Finlande : la construction de l'EPR, déjà en retard, est en arrêt

Publié le par dan29000

EPR finlandais : le chantier en arrêt à durée indéterminée

 

Après le chantier de l’EPR de Flamanville, c’est à celui d’Olkiluoto, en Finlande, d’entrer en pause. Démarré en 2005, il cumule lui aussi les retards et surcoûts.

 

 

Depuis quelques temps, des différents importants opposent Areva, le constructeur, à l’opérateur finlandais TVO. Les deux groupes se réclament mutuellement des milliards d’euros de dédommagement pour les retards et surcoûts du chantier (Areva réclame 2,7 milliards de TVO et TVO 1,8 milliards d’Areva), Areva accusant notamment TVO de pinailler tandis que TVO lui reproche les surcoûts.

Dès décembre 2013, TVO avait reproché à Areva d’avoir retiré des travailleurs du chantier sans l’en avertir. Le 28 février, le quotidien finlandais Kauppalehti a révélé qu’Areva n’allait pas renouveler les contrats de 50 contremaîtres sur le chantier, et que les autres contrats arrivant à échéance en mars ne seraient pas renouvelés non plus. Ce qui signifie que les travaux vont être arrêtés pour une durée indéterminée.

Depuis, TVO et Areva refusent de s’engager sur une date de mise en service… Sous réserve qu’Areva et TVO arrivent à s’entendre pour reprendre le chantier, le raccordement au réseau de l’EPR d’Olkiluoto, initialement prévu pour 2009, serait donc repoussé à 2018, voire 2020… ! Comme l’a récemment exprimé Jacques Repussard, patron de l’Autorité de Sûreté Nucléaire, "dire qu’on va construire un EPR en quatre ans, ce n’était pas très sérieux"...

Espérons dans tous les cas qu’Areva et TVO auront la sagesse d’arrêter les frais et d’abandonner définitivement et au plus vite ce puits sans fond !

Voici ci-dessous la traduction de l’article paru le 28 février dans Kauppalehti (merci à Ulla, Odile et Michel pour la traduction) :

28.2.2014

Areva gèle le chantier d’Olkiluoto

La querelle concernant les compensations et le système d’automation non terminé est sur le point de provoquer l’arrêt de la construction d’Olkiluoto3. L’achèvement de cette centrale nucléaire se trouve une fois de plus repoussé. La construction du réacteur Olkiluoto3 est sur le point d’être presque complètement arrêtée.

Selon les informations recueillies par Kauppalehti, Areva n’a pas prolongé les contrats de travail des contremaîtres qui se terminaient aujourd’hui et la même chose va probablement se produire avec les contrats de travail des contremaîtres se terminant fin mars.

D’habitude, à cette époque de l’année, les contrats ont déjà été renouvelés pour l’année qui vient.

Aujourd’hui, une cinquantaine de contremaîtres finlandais et français vont arrêter de travailler sur le site. Le seul travail qui doit continuer sera de mettre la dernière main à la façade de la centrale, de mettre le diesel en service et d’assurer la maintenance de la centrale.

Depuis le début de février, quand a eu lieu le test de pression, pratiquement rien d’autre n’a été fait.

Le troisième réacteur d’Olkiluoto était censé être prêt en 2009. Areva n’a pas communiqué de nouveau calendrier et n’a pas changé sa propre estimation prévoyant que la centrale serait terminée cette année.
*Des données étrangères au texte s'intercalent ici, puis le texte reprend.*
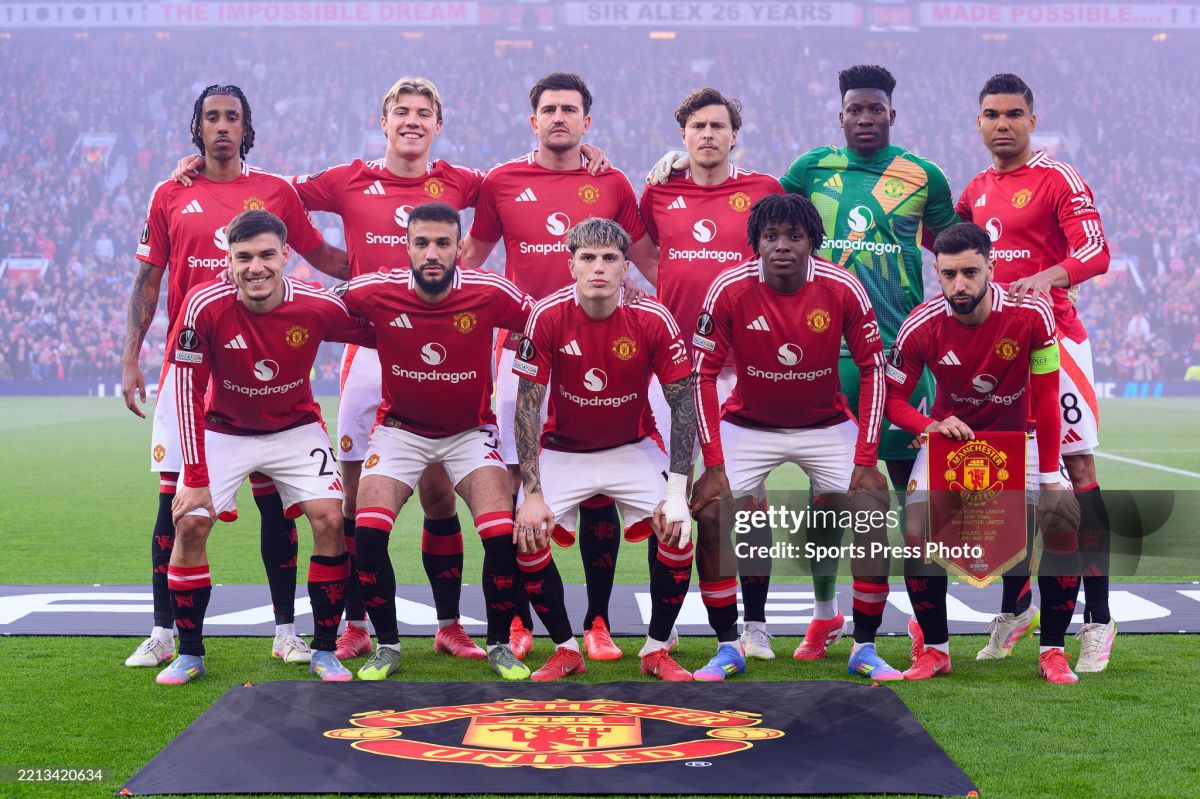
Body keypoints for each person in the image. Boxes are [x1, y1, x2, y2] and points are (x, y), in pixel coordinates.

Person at [651, 66, 960, 658]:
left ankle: (928, 626)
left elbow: (952, 250)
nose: (865, 118)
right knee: (821, 504)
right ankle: (823, 613)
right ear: (840, 115)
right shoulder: (809, 169)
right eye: (855, 109)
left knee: (908, 496)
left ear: (891, 114)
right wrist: (683, 161)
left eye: (875, 109)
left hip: (898, 350)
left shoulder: (925, 175)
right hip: (821, 357)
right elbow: (761, 203)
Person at [121, 84, 349, 669]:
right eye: (212, 117)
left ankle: (286, 631)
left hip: (264, 372)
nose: (222, 126)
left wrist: (406, 277)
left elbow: (324, 257)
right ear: (197, 127)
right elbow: (149, 279)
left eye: (233, 118)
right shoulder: (170, 191)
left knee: (279, 507)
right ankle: (165, 631)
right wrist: (131, 357)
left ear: (247, 129)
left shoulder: (275, 191)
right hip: (191, 370)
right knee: (176, 504)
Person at [461, 72, 658, 661]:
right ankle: (516, 620)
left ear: (586, 122)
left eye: (570, 110)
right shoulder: (501, 181)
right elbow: (471, 260)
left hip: (599, 357)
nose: (559, 118)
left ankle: (598, 621)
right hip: (521, 354)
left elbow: (647, 260)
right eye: (549, 109)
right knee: (514, 487)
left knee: (598, 490)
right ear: (533, 120)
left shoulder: (611, 180)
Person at [157, 209, 372, 685]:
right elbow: (186, 394)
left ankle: (324, 651)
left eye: (266, 255)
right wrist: (194, 478)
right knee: (190, 522)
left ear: (286, 255)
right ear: (228, 260)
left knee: (330, 519)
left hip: (295, 427)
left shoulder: (316, 304)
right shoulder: (203, 305)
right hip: (225, 430)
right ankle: (189, 654)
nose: (256, 267)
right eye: (244, 257)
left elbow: (377, 330)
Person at [688, 194, 892, 682]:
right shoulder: (729, 288)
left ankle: (865, 647)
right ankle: (728, 646)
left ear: (812, 242)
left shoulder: (842, 287)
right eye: (771, 236)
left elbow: (873, 368)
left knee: (871, 507)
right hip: (748, 426)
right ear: (756, 243)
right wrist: (713, 464)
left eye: (794, 236)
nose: (782, 246)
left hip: (825, 425)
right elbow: (701, 375)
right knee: (711, 513)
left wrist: (866, 459)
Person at [956, 74, 1115, 672]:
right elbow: (945, 242)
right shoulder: (975, 189)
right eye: (992, 114)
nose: (1003, 124)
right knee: (1009, 482)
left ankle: (1098, 620)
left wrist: (1047, 277)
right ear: (979, 123)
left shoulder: (1058, 178)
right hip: (999, 352)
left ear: (1032, 119)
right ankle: (1016, 608)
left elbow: (1096, 251)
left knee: (1077, 472)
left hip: (1058, 343)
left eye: (1014, 114)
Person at [338, 202, 535, 682]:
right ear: (406, 247)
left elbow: (548, 318)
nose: (432, 253)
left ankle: (498, 645)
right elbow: (317, 306)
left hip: (470, 433)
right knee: (367, 533)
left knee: (500, 534)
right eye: (422, 243)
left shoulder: (490, 292)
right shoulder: (375, 289)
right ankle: (387, 646)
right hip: (400, 430)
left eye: (443, 243)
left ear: (458, 249)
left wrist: (619, 296)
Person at [884, 222, 1082, 685]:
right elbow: (893, 401)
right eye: (949, 274)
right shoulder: (921, 324)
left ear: (991, 268)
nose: (960, 284)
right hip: (954, 442)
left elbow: (1047, 398)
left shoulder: (1031, 313)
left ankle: (1053, 651)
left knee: (1064, 522)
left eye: (970, 272)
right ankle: (935, 650)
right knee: (916, 529)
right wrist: (929, 425)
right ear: (937, 272)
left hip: (1022, 438)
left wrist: (1051, 479)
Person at [513, 218, 697, 681]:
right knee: (527, 532)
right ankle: (565, 649)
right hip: (564, 450)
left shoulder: (653, 318)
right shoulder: (547, 315)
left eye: (610, 258)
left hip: (631, 447)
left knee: (678, 527)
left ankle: (656, 649)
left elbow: (683, 405)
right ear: (571, 265)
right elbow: (528, 409)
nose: (599, 267)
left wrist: (677, 492)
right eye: (588, 258)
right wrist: (532, 492)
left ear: (625, 268)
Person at [639, 88, 785, 659]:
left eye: (717, 126)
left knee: (747, 499)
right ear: (683, 136)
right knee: (668, 494)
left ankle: (755, 624)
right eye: (697, 126)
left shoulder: (764, 191)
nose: (707, 134)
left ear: (733, 136)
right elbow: (643, 253)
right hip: (673, 368)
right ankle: (666, 622)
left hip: (742, 368)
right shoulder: (659, 191)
"Prête peut-être en 2018-2020"

TVO a estimé l’an dernier que la centrale serait terminée au plus tôt en 2016.

Areva était censé annoncer le calendrier d’OL3 en début d’année, mais cela n’a pas été fait.

Selon des estimations données à Kauppalehti aujourd’hui, la centrale sera prête en 2018, voire même 2020.

« Chaque mois d’arrêt du travail sur le site signifie trois mois supplémentaires pour finir de construire la centrale. » Cette affirmation émane de sources travaillant sur le site mais qui ont demandé à rester anonymes.

Selon leur estimation, l’arrêt des travaux sur le site est dû tout particulièrement au différend opposant Areva et TVO sur les compensations financières résultant du retard des travaux et de la non-complétion de l’ingénierie du système d’automation.

Areva réclame 2,7milliards d’euros de compensation à TVO. TVO de son côté a déclaré avoir perdu 1,8 milliard d’euros à cause du retard et exige aussi des compensations d’Areva.

Lors de la pose de la première pierre d’OL3 en septembre 2005, les coûts de construction étaient estimés à environ 3,5 milliards d’euros. Le fournisseur de la centrale, Areva a estimé publiquement il y a environ un an que le coût final d’OL3 pourrait aller jusqu’à 8,5 milliards d’euros.